There's really nothing special here about stateful layers. Equinox isn't special-casing them in any way. We thread state
in and out, just like we're thread x
in and out. In fact calling it "state" is really just a matter of how it's advertised!
Alright, now let's see how we might train this model. This is also much like normal.
Note the use of in_axes
and out_axes
: our data is batched, but our model state isn't batched -- just like how our model parameters isn't batched.
Note how the axis_name
argument matches the axis_name
argument that the BatchNorm
layers were initialised with. This tells BatchNorm
which vmap'd axis it should compute statistics over. (This is a detail specific to BatchNorm
, and is unrelated to stateful operations in general.)
def compute_loss(model, state, xs, ys):
batch_model = jax.vmap(
model, axis_name="batch", in_axes=(0, None), out_axes=(0, None)
)
pred_ys, state = batch_model(xs, state)
loss = jnp.mean((pred_ys - ys) ** 2)
return loss, state
@eqx.filter_jit
def make_step(model, state, opt_state, xs, ys):
grads, state = eqx.filter_grad(compute_loss, has_aux=True)(model, state, xs, ys)
updates, opt_state = optim.update(grads, opt_state)
model = eqx.apply_updates(model, updates)
return model, state, opt_state
And now, let's see how we initialise this model, and initialise its state.
dataset_size = 10
learning_rate = 3e-4
steps = 5
seed = 5678
key = jr.PRNGKey(seed)
mkey, xkey, xkey2 = jr.split(key, 3)
model, state = eqx.nn.make_with_state(Model)(mkey)
xs = jr.normal(xkey, (dataset_size, 3))
ys = jnp.sin(xs) + 1
optim = optax.adam(learning_rate)
opt_state = optim.init(eqx.filter(model, eqx.is_inexact_array))
for _ in range(steps):
# Full-batch gradient descent in this simple example.

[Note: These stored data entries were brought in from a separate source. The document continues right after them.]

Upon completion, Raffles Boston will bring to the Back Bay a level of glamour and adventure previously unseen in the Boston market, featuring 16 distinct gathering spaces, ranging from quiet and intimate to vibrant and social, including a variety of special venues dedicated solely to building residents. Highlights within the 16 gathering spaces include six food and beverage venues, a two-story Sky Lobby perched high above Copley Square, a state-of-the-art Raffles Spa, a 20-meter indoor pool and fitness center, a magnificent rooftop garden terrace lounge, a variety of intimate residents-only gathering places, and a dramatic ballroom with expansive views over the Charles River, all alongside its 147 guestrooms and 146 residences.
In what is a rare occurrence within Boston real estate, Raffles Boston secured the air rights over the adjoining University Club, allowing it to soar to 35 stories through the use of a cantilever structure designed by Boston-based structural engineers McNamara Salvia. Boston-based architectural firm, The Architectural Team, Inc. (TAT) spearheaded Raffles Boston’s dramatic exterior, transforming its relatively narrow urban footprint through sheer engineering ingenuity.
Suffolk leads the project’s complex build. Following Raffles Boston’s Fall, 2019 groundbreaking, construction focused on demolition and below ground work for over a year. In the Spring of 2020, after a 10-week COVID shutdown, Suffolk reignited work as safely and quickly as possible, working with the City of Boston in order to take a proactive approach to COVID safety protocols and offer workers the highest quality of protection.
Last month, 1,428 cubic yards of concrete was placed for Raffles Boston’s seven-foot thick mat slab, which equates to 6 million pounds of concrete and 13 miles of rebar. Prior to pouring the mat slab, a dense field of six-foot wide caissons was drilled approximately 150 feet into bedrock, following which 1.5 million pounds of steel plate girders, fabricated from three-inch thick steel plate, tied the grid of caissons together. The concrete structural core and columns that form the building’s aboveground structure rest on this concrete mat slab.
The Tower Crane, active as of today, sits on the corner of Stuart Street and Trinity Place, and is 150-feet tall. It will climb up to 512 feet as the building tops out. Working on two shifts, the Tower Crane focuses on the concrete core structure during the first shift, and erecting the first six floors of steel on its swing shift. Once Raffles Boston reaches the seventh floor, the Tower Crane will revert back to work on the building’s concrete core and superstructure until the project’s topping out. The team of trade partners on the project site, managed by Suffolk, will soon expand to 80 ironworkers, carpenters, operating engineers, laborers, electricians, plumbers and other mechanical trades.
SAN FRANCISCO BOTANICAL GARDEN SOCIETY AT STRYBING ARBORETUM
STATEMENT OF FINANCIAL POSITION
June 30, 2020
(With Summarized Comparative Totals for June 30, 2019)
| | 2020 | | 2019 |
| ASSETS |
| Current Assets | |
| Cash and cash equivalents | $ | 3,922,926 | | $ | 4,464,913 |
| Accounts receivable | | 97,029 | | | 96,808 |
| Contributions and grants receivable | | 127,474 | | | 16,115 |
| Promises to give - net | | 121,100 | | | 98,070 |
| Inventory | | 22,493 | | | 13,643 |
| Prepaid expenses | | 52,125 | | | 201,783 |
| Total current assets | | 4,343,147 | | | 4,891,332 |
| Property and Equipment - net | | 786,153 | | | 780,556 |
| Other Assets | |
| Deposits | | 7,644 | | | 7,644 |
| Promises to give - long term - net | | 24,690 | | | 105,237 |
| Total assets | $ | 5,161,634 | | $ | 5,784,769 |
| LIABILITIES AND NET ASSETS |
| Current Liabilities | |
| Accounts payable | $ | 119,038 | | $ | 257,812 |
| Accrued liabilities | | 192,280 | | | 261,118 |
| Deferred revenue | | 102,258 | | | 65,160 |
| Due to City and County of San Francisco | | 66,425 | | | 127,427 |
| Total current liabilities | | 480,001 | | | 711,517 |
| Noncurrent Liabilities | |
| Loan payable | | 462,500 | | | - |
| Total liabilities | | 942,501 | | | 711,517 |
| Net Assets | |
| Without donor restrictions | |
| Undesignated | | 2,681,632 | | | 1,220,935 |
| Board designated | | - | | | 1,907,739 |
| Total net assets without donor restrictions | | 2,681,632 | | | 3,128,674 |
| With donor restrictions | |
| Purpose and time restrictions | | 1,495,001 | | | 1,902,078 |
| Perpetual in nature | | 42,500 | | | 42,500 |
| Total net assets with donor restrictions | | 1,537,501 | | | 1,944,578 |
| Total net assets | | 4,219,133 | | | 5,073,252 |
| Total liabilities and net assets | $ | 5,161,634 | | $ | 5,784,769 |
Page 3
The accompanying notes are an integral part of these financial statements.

model, state, opt_state = make_step(model, state, opt_state, xs, ys)
What is eqx.nn.make_with_state
doing?
Here we come to the only interesting bit about using stateful layers!
When we initialise the model -- e.g. if we were to call Model(mkey)
directly -- then the model PyTree would be initialised containing both (a) the initial parameters, and (b) the initial state. So make_with_state
simply calls this, and then separates these two things. The returned model
is a PyTree holding all the initial parameters (just like any other model), and state
is a PyTree holding the initial state.
Finally, let's use our trained model to perform inference.
Remember to set the inference flag! Some layers have different behaviour between training and inference, and BatchNorm
is one of these. (This is a detail specific to layers like BatchNorm
and equinox.nn.Dropout
, and is unrelated to stateful operations in general.)
We also fix the final state in the model, using equinox.Partial
. The resulting inference_model
is a PyTree (specifically, an equinox.Partial
) containing both model
and state
.
inference_model = eqx.nn.inference_mode(model)
inference_model = eqx.Partial(inference_model, state=state)
@eqx.filter_jit
def evaluate(model, xs):
# discard state
out, _ = jax.vmap(model)(xs)
return out
test_dataset_size = 5
test_xs = jr.normal(xkey2, (test_dataset_size, 3))
pred_test_ys = evaluate(inference_model, test_xs)
Here, we don't need the updated state object that is produced, so we just discard it.